And as a further example, below is a picture of me concealing a 4" Ruger Police Service Six .357 Magnum wearing a T-Shirt with a FIST #20 leather IWB holster, which I paid around $70 for.

Funny, in the case of the Ruger, I've got $140 in the gear I carry it with (belt and holster) and $275 in the gun.

And in IWB holsters, I prefer leather with the belt loops spread as far apart as possible. Some like holsters with the loops directly on top of the gun itself, but I find these types add more girth. But YMMV.

February 1, 2010, 11:43 PM
I'm 6'0" and 170 pounds. I found the G29 to be uncomfortable IWB. The 1911 seems like a more prudent choice given your parameters.

Aka Zero
February 2, 2010, 04:43 PM
Dr. notice you say your 23rd is not to far away. I believe MO changed the ccw to 21. ( Days after I turned 23)

Might check with someone but me and my wife plan to take it together, and she is not 23.

February 2, 2010, 07:19 PM
23? What in the hell is with that?

Watch out people. Pretty soon we'll have to be eligible for AARP membership, at least 69 years of age, and have limited mobility to get a carry permit. Bunch of nonsense. A man can be drafted and sent overseas at 18 and be issued a pistol, a rifle, and grenades, but back "home" he can't buy a beer or carry a gun. Suddenly we don't trust them on our own soil?

Dr.Mall Ninja
February 2, 2010, 07:28 PM
Dr. notice you say your 23rd is not to far away. I believe MO changed the ccw to 21. ( Days after I turned 23)

The Google hunt is on!

February 2, 2010, 09:34 PM
I carry a full-size 1911 year-round, including 100+ degree summers.

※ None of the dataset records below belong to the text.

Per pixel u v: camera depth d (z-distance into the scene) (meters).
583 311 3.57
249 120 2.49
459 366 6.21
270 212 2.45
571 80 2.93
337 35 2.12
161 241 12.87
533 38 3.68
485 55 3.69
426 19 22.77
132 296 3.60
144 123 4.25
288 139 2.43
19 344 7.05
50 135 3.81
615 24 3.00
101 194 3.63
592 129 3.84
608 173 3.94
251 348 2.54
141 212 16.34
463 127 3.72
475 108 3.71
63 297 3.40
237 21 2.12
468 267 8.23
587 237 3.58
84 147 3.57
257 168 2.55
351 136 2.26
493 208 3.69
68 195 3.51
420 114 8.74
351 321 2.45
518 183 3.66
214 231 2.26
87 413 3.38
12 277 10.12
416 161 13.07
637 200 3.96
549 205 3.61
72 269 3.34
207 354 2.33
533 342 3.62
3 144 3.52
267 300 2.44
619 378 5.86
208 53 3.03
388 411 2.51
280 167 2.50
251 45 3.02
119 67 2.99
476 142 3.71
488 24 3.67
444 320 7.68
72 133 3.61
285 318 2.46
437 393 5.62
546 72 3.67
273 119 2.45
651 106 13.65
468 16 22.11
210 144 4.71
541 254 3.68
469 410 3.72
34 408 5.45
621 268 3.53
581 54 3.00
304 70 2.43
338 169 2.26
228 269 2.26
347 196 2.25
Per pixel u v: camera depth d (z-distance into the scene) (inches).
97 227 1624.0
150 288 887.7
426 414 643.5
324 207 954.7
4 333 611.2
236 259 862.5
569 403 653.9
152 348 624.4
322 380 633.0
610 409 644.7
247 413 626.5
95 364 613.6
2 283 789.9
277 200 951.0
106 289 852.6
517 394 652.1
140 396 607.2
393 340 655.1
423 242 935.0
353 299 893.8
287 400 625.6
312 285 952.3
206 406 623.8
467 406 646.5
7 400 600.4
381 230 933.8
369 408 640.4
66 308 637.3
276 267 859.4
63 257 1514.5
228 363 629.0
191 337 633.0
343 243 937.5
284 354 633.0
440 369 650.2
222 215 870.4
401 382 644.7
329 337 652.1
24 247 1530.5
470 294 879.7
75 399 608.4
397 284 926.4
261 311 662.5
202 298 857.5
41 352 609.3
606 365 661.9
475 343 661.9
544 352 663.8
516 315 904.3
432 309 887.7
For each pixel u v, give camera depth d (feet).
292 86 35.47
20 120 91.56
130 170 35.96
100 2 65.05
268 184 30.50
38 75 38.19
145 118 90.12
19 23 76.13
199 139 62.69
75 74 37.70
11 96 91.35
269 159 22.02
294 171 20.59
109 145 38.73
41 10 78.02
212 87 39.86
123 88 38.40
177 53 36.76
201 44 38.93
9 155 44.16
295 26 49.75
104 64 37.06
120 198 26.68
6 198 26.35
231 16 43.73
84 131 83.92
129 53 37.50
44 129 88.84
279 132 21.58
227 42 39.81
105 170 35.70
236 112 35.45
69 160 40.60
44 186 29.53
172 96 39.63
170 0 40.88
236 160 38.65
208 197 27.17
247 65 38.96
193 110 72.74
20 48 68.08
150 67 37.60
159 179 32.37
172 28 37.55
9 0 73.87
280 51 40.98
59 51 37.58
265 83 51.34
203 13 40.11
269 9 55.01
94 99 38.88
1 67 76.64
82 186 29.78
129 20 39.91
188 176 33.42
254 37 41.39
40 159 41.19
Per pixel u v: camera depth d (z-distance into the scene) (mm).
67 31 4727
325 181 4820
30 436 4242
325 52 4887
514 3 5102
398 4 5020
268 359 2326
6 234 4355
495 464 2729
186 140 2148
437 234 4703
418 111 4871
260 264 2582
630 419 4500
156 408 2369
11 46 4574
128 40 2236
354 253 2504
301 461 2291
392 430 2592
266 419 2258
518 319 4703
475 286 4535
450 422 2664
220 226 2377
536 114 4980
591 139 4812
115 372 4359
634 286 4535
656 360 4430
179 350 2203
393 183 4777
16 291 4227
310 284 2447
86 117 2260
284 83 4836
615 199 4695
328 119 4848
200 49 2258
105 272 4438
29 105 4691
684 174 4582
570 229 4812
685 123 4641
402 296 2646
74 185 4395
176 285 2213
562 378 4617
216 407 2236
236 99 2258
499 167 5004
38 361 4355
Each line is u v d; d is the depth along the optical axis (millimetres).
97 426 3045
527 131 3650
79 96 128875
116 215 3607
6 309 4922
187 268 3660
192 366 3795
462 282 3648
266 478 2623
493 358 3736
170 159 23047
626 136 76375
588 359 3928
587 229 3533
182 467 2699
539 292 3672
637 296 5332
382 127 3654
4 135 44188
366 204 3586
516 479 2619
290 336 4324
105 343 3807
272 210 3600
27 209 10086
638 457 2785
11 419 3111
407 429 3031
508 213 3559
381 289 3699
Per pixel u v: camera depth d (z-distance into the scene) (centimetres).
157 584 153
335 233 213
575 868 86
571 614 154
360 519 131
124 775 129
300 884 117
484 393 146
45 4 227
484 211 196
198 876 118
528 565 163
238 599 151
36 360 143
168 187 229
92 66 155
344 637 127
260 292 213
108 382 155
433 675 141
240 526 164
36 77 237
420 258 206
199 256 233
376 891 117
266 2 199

Same here, but I usually wear cargo shorts and a t-shirt.

My holster is a COMIII by (your best bet is calling him, as his email is.. meh)

February 2, 2010, 10:19 PM
For concealment, and I mean REAL concealment that you feel comfortable about in all conditions, I personally avoid all the "double wide" bottom feeders with the wide slides. That includes the Mall Ninja's favorite piece of Tupperware, the Blocks.:D

The 1911 width bottom feeders, especially in the aluminum framed versions are wonderful CCW guns. The rumor about the small 1911 guns is partially true, but good ones can be quite reliable if they aren't in the hands of limp-wristed neophytes. (Limp-wristing isn't a derogatory term about one's sexual orientation. If you don't know what it means yet, I'd avoid any brass chucker for your first "bet my life on it" CCW gun!

If you check out what seasoned, experienced CCW holders usually carry, you'll find the little S&W J-frame .38 Special "Airweight" snubbies at the top of the list . . . and for great reasons. Nothing in a serious caliber conceals as well . . . an in all conditions one might find himself in . . . INCLUDING mowing the lawn with a push mower in gym shorts (with front pockets) in the summer.

I've got all sorts of big guns . . . wheel guns AND bottom feeders. Most stay in the safe except for a couple of big boomers nearby. BUT . . . that tiny J-frame is my "always" gun.

A big bore flamethrower might SEEM like an ideal CCW gun . . . and it IS. THE PROBLEM IS . . . not all situations lend to carrying a big gun ALWAYS . . . and a J-frame in the pocket beats a Block in the safe every time!

PS: IN ADDITION to the "always" J-frame snubbie, my CCW guns on the belt can include compact custom 1911s, a double stack Para 1911, or J, K or the big N framed S&W revolvers in .357 Magnum and .45ACP.

Ummm . . . all that is on me right now . . . is the little J-frame as I type. I can easily put all five rounds into a 1" black square at ten yards with it, and group 2 1/2" at 25 yards, standing/unsupported. Needless to say . . . I'm seasoned, well-prepared . . . and not afraid of my choice against the average thug with a Block.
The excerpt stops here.